Available records Start Marker

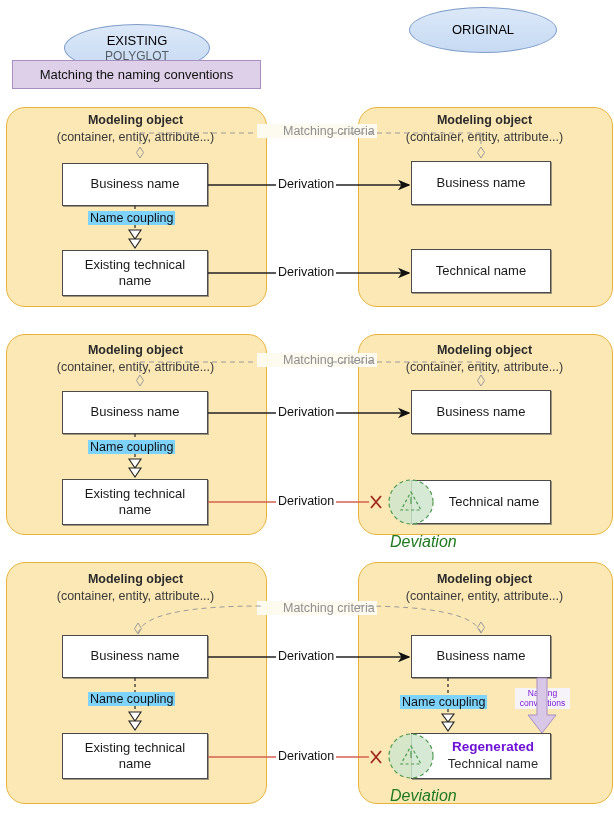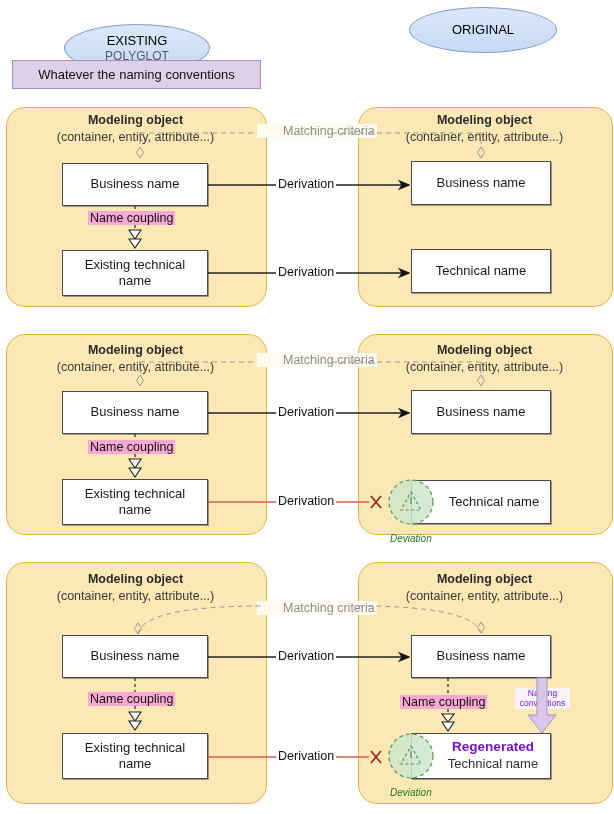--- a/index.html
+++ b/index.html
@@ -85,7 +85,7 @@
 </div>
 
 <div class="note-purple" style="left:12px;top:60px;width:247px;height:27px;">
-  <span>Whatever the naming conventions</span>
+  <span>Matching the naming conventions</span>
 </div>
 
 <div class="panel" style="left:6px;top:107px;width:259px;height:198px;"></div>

Available records End Marker

§ Problem to solve: Copy whichever lines in the listing above hold "height".

§ Reply to the task:
 <div class="note-purple" style="left:12px;top:60px;width:247px;height:27px;">
 <div class="panel" style="left:6px;top:107px;width:259px;height:198px;"></div>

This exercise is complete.